- [Try it]:
Spot each line in the data below containing "owner" and copy it.
##############################
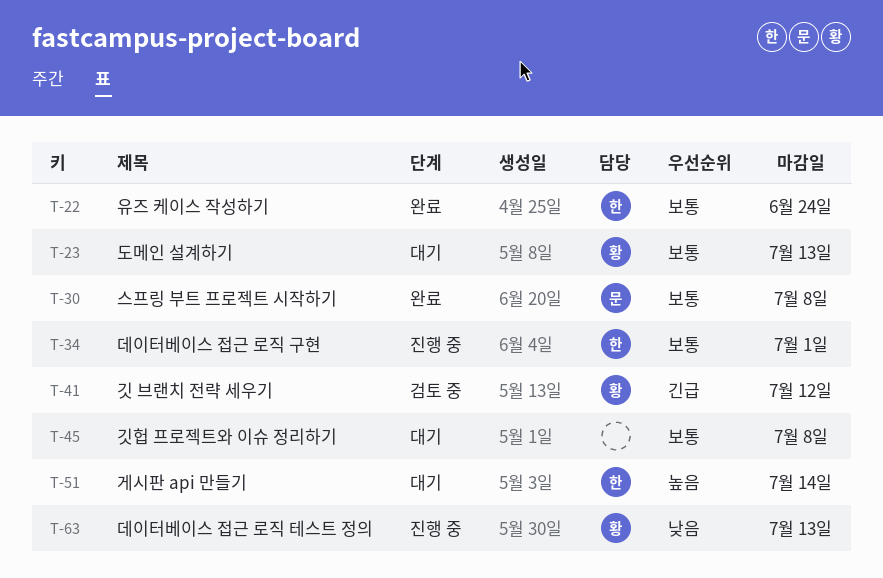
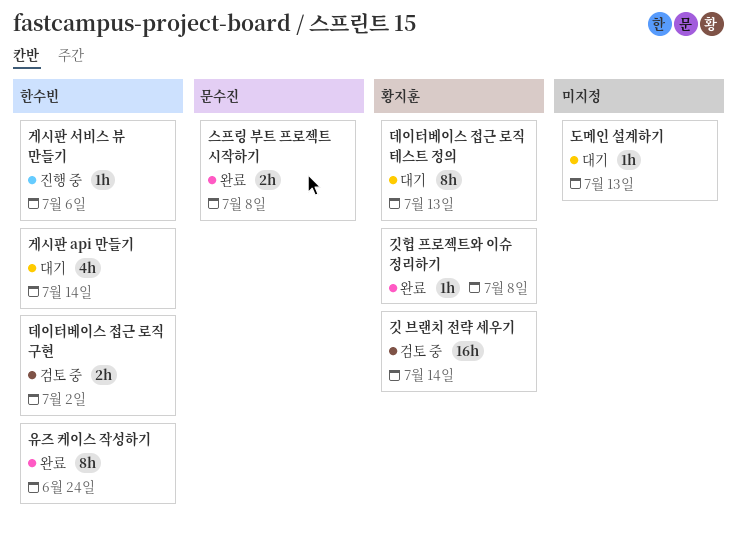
게시판 서비스 뷰 만들기: none -> present
깃 브랜치 전략 세우기, due: Jul 12 -> Jul 14
깃헙 프로젝트와 이슈 정리하기, status: 대기 -> 완료
깃헙 프로젝트와 이슈 정리하기, owner: none -> 황지훈
데이터베이스 접근 로직 구현, status: 진행 중 -> 검토 중
데이터베이스 접근 로직 구현, due: Jul 1 -> Jul 2
데이터베이스 접근 로직 테스트 정의, status: 진행 중 -> 대기
도메인 설계하기, owner: 황지훈 -> none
##############################
- [Solution below]:
깃헙 프로젝트와 이슈 정리하기, owner: none -> 황지훈
도메인 설계하기, owner: 황지훈 -> none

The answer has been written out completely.